Vietnam also had their Asian American veterans. Like the general demographics, some of them have fared well, others okay, and others were haunted by the ghosts of war. I’ve known mostly veterans who were from White, Latino and Asian ancestries. One, a white guy, saw a lot of action, with most of his guys killed in one of the waves at Hamburger Hill. For decades he carried the scars of battle with him. Unlike some veterans who projected their anger onto Asian Americans, this particular guy, like many Vietnam Vets, sought out Asian and Asian American cultures as a way of finding peace and a healing.
Another Vietnam War Vet I knew, an Asian American Vet, never fared so well. He experienced both the scars of dual racism (from home and then while serving) as he was told to stand up in front of the group and his CO pointed at him and said, ‘This is what our enemy looks like.’ To say the least, he found it unsettling to be called a “Gook” when he was wearing a US Army uniform. Worrying about being shot by his own guys was bad enough, but what really scarred this man was his job there: he was an Army medic. Even years later, he would complain of the ghastly flashback visuals of body bags and body parts. To him, “NC,” may you have finally found peace. Many, many years ago, “NC” reached his breaking point. Unable to deal with the ghosts of war any longer, he took his life.

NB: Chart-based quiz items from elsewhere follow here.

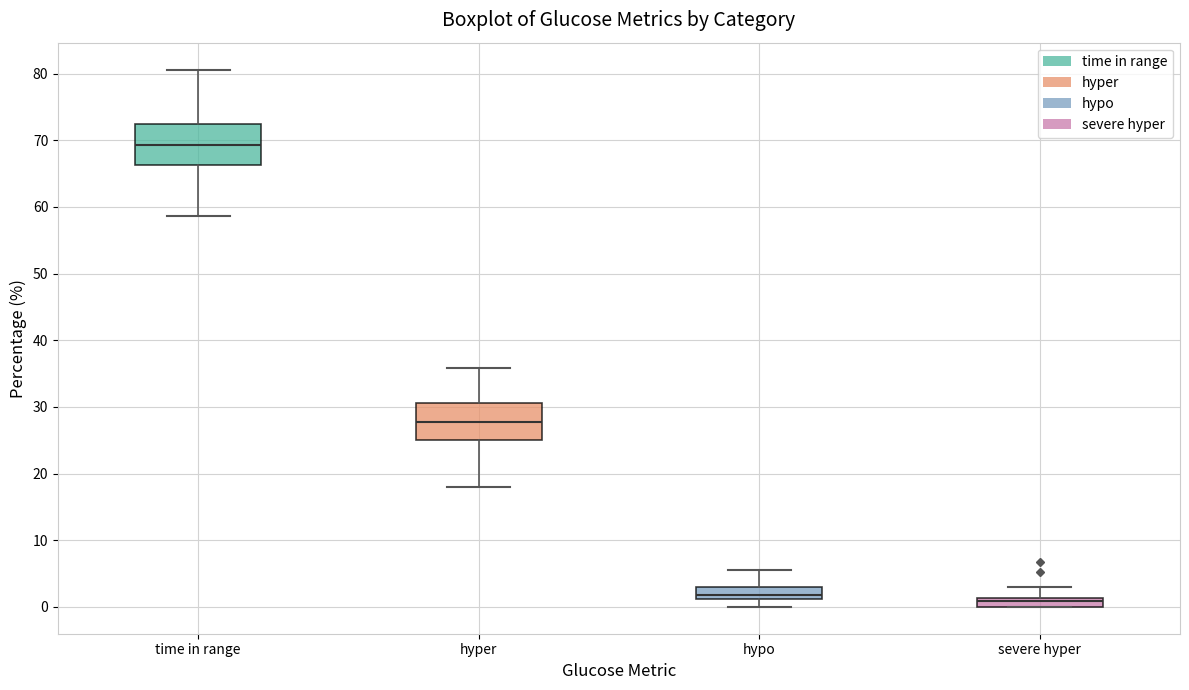

Which box has the highest median line?

time in range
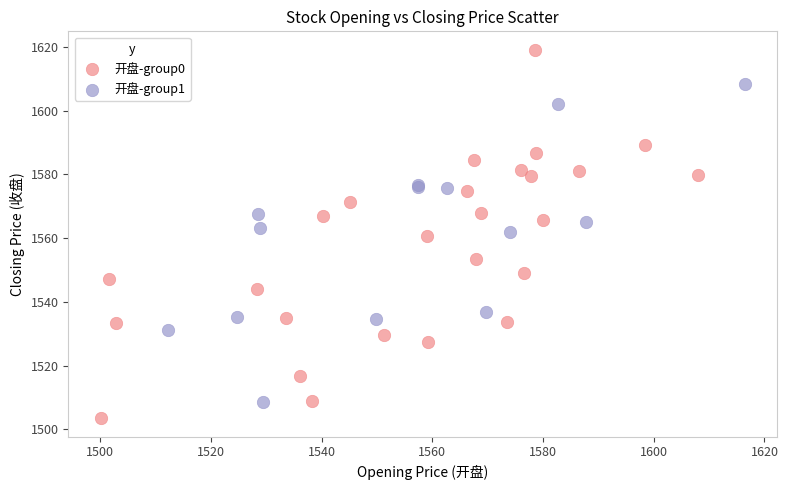

What are all the series names shown in the legend?

开盘-group0, 开盘-group1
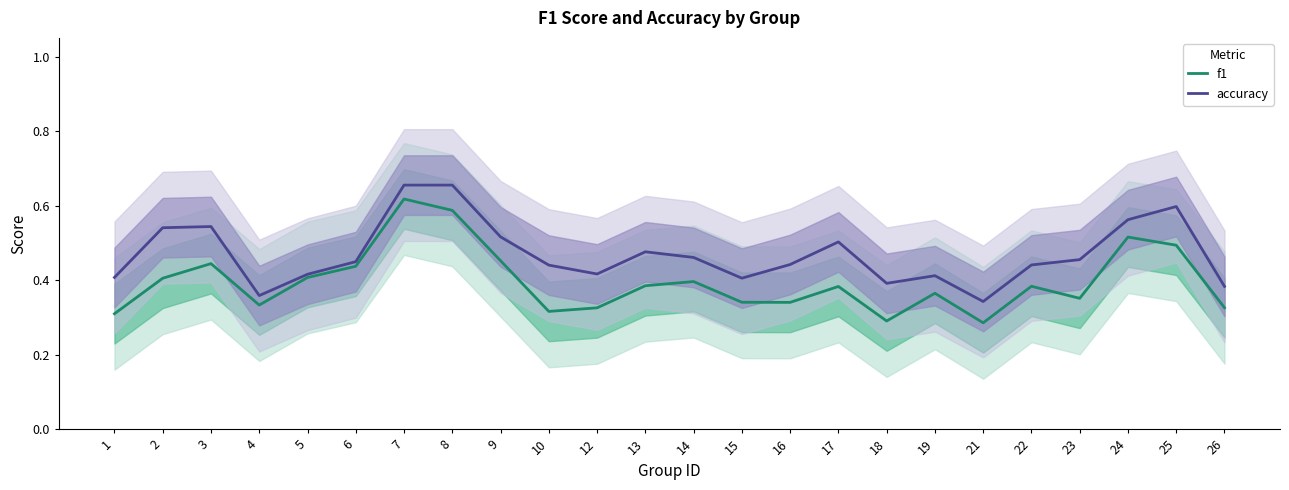

True or false: f1 and accuracy cross at least once.

False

So we see the veterans that return home, but who do we really see? We see those who can walk. We don’t see those who are so physically wounded they can’t even be in a wheelchair. We don’t see the veterans who are left blind. We don’t see those who have lost it so badly that they cannot interact with the public. We don’t see those who did not die in combat, but died because of it. We don’t see their families, who suffer with those who suffer these memories and injuries. We don’t see those who carry the psychic wounds of war, years and sometimes decades longer, and in some cases, to their grave. For all of you, this is the day we think of you, to honor what you’ve given and to remember those who have lost so much. Memorial Day honors both the dead and the living.